Text to read:
You have an incomprehensible hot mess AND "Deathstalker and the Warriors from Hell" (1988), which is also an incomprehensible hot mess.
"I'm all...bat ears?": The head of tyrant Troxartas' security team.
Written by Howard Cohen and directed by Alfonso Corona, "Deathstalker and the Warriors form Hell" is the third-to-the last episode of this "Conan the Barbarian"-inspired series. (Ever hear of the other three? Me neither. Ever watch the other three? Me neither.) Taking place in an English/Middle Ages/Middle Earth-type realm that looks like a junior high Renaissance Festival, "Deathstalker" opens with its cast enjoying a village fete, complete with dancing, drinking, jousting and a fire breather (you can't have one of these 'do's without a fire breather).
Our hero Deathstalker (we're never told his real name) is happily partying like it's 1999. As portrayed by John Allen Nelson, he's an odd hero indeed: obnoxious, swaggering and self-centered. He's also extremely proud of his primary male accouterment and spends as much time chasing tail as he does fighting evil. Oh, and he's accompanied by a long-haired wizard named Nicias (Aaron Herman), who dresses like Cousin It and tells goat fortunes (hey, it's a living).
Amid all this strolls in Princess Carissa (Carla Herd, ambassador to Denmark from 2017-2021). She's the co-ruler of a people so down on their luck they don't even have a country. The lucky ones live in tents in the forests and the rest are stuck in packing crates. But plucky Princess Carissa has a plan: there's a secret city called Arandor that is just waiting to be inhabited. In order to reach Arandor, however, you have to connect two halves of a special rock--and as luck would have it, HRH has one of those special rocks. She believes Nicias has the other half because A) he is the last living resident of Arandor and B) he's a wizard and wizards are always carrying around crazy shit like that.

Given task 1: According to the film review, why does Princess Carissa think Nicias holds the other half of the special rock? Answer in one to three sentences.
The entries that follow are unrelated to the film review.

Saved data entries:
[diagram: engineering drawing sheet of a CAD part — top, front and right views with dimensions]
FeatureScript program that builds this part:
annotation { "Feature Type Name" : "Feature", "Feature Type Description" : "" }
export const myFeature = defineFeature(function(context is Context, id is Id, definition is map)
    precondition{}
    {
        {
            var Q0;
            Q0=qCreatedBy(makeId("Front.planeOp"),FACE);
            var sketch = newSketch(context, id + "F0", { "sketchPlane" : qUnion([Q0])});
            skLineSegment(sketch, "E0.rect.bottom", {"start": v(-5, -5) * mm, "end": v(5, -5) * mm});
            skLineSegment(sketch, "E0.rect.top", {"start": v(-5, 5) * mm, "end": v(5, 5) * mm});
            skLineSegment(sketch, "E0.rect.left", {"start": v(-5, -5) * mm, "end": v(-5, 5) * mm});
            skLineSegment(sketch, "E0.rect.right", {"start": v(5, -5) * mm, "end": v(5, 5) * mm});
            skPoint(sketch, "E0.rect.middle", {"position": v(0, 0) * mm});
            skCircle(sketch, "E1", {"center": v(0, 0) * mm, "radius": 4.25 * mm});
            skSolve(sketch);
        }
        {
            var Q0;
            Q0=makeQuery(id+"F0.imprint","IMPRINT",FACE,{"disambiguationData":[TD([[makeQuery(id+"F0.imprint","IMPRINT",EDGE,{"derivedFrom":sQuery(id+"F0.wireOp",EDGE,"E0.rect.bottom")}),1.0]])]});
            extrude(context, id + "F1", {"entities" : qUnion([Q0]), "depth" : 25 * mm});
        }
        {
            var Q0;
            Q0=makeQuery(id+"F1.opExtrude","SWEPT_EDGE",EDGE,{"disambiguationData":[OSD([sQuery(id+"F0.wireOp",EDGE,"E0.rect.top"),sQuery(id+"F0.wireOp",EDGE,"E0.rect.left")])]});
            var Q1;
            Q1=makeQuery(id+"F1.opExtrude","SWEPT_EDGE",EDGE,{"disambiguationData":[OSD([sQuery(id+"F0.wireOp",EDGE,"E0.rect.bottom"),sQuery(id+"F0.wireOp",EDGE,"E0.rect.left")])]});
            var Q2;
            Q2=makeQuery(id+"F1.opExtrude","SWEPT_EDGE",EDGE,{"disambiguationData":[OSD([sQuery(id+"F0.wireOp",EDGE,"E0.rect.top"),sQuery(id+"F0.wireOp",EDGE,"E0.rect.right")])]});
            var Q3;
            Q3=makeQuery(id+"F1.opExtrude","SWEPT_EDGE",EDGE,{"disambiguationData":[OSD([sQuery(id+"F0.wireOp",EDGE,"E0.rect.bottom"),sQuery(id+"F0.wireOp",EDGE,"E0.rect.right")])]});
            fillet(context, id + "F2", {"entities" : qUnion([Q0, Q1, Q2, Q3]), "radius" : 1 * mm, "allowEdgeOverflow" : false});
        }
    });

---

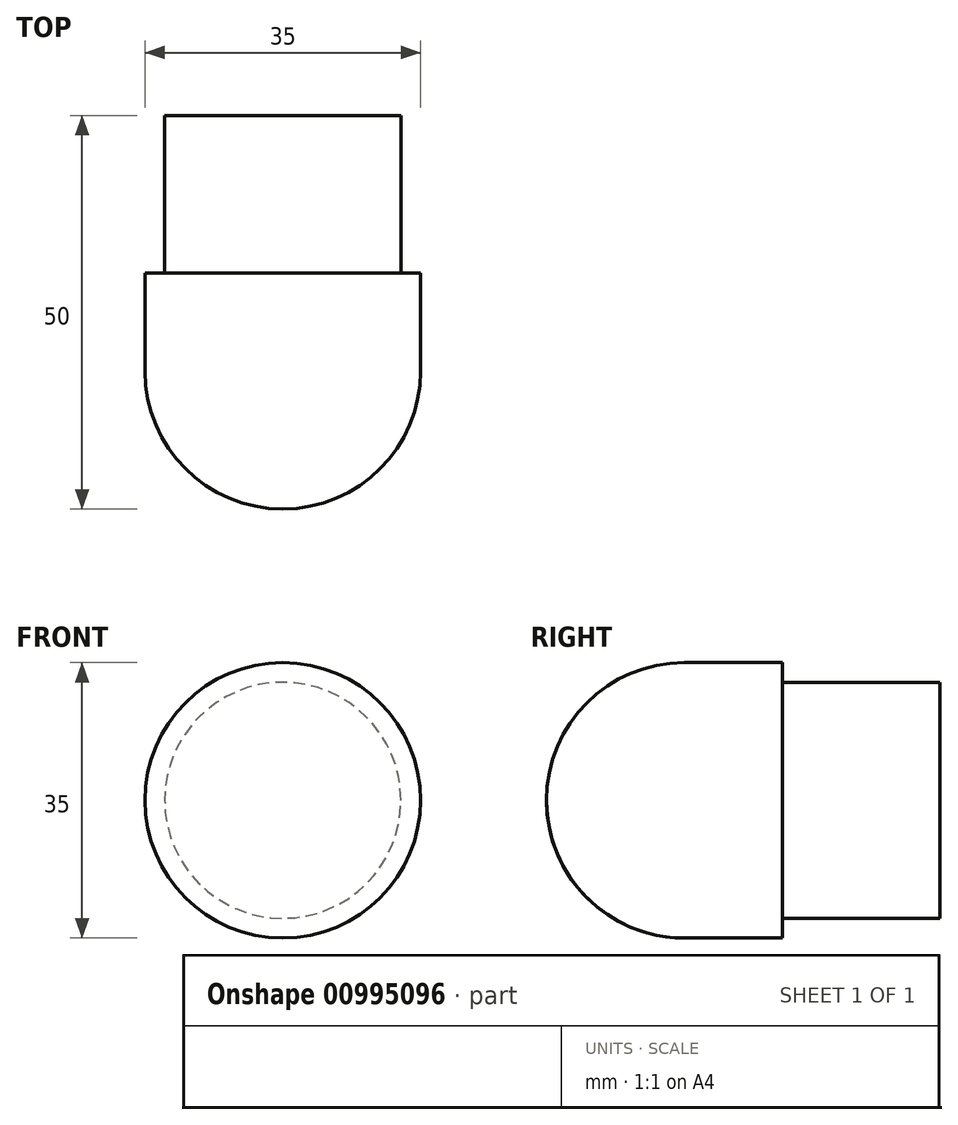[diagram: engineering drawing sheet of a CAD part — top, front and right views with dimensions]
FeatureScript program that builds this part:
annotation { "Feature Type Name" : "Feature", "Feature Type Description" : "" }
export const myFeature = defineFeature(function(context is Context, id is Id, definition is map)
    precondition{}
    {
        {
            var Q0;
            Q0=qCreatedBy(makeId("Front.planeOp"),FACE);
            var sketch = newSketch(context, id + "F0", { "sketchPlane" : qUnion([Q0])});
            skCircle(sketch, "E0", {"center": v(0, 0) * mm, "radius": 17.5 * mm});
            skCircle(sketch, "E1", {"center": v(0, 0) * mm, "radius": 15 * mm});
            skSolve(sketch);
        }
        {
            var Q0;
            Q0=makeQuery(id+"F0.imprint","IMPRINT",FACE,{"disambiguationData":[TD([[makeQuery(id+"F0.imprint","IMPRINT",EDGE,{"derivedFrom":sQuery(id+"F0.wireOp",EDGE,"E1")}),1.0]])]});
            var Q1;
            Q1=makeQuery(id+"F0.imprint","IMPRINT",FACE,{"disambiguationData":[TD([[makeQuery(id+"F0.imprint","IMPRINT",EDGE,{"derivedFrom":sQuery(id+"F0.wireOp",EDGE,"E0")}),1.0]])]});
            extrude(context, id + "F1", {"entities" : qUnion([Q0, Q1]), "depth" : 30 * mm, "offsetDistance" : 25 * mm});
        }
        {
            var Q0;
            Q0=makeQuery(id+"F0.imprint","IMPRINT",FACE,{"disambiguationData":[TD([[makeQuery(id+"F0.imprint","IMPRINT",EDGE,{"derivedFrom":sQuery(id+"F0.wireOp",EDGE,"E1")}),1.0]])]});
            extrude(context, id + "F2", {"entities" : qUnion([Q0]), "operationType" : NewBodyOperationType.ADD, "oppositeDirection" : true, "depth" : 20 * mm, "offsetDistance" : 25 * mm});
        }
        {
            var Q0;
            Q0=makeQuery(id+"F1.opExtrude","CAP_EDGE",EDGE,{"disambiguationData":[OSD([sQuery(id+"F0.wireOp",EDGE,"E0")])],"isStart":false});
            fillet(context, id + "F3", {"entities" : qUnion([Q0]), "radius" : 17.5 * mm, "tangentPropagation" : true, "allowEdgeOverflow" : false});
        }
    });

Given task 2: Filter the entries and copy each line that contains the string "center". Case counts.

Response 1: She believes he has it because he is the last living resident of Arandor. She also reasons that he is a wizard, and wizards are always carrying around things like that.

Response 2:
            skCircle(sketch, "E1", {"center": v(0, 0) * mm, "radius": 4.25 * mm});
            skCircle(sketch, "E0", {"center": v(0, 0) * mm, "radius": 17.5 * mm});
            skCircle(sketch, "E1", {"center": v(0, 0) * mm, "radius": 15 * mm});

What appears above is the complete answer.